With all due respect to superintendents who come from "traditional"
backgrounds, I think one must acknowledge that while some are
successful, there are far too many superintendents who may be good
administrators or may have been good teachers but are failures when it
comes to leadership skills - which is the primary qualification for a
schools system superintendent in my opinion. 

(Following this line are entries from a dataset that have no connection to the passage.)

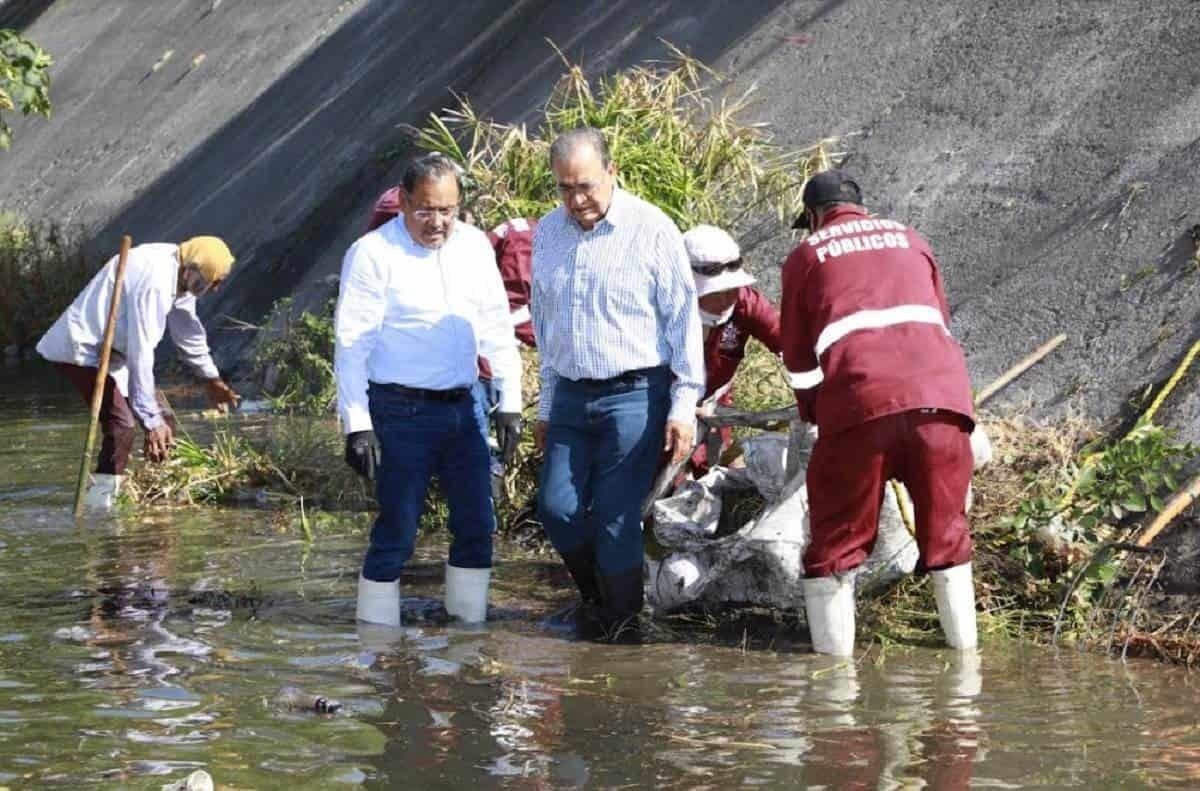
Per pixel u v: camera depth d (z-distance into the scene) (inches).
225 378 1443.2
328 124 1823.3
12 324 1739.7
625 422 658.8
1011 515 701.3
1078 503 698.2
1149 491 670.5
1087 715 544.1
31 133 2468.0
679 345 657.0
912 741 519.5
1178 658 609.9
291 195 1733.5
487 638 659.4
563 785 485.4
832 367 604.7
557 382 679.1
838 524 616.1
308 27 2150.6
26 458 1090.1
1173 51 1019.9
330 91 1908.2
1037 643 638.5
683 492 711.7
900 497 656.4
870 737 524.1
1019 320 897.5
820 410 609.3
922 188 1055.0
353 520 901.8
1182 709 549.0
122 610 707.4
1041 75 1078.4
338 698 574.9
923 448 601.6
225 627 677.9
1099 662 609.9
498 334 685.9
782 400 875.4
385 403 661.3
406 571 787.4
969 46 1154.0
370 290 652.7
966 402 604.1
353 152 1705.2
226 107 2106.3
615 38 1494.8
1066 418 802.8
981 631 650.8
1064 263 913.5
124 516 918.4
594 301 655.8
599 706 562.6
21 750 521.3
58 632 670.5
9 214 2178.9
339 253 1542.8
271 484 983.6
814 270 617.3
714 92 1301.7
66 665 619.5
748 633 661.9
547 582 757.3
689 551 685.3
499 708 561.6
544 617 694.5
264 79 2100.1
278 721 549.0
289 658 629.0
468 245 676.1
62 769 503.8
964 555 623.2
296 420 1157.7
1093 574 650.8
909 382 597.0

There are myriad reasons for the problems that we have in public schools
today.  The historic focus of school boards on finding good
administrators with the "proper" academic credentials to be
superintendents rather than on finding good leaders is but one
contributing factor.   

In fact, the absence of a background inside the educational
establishment can be a huge asset in making decisions and guiding these
institutions because you are not trapped inside the institutional
thinking.   

Good leaders do in fact, surround themselves with people who are expert
in specific areas and then invest in those people both the authority and
responsibility to lead/manage those areas. 

I know Dave Jennings and must strongly disagree that he lacks "relevant
expertise"!  He is very intelligent, he listens, he makes good (if
sometimes unpopular) decisions, he has a great deal of confidence, he
works well with people, he is a genuinely good guy, he believes in
public schools, he understands his role in the system, and he is a man
of good character.  He is also a bit of a character with sense of humor.
All of these skills will serve him well - better than if he only had
"relevant expertise"!

Jim Bernstein
Fulton


   

-----Original Message-----
From: [EMAIL PROTECTED] [mailto:[EMAIL PROTECTED] On Behalf
Of [EMAIL PROTECTED]
Sent: Wednesday, September 24, 2003 7:26 PM
To: [EMAIL PROTECTED]
Subject: [Mpls] Jennings is short on expertise, except as PR man.

The board hired Jennings as chief operating officer and gave him a huge 
salary, even though he was short on relevant expertise, judging by his
resume. But 
as an experience executive I am sure he knows how to delegate his duties
to 
subordinants. Someone with several years of experience as a Chief
Operating 
Officer for struggling businesses might have actually figured out how to
balance 
the budget without cutting services as much as Jennings. 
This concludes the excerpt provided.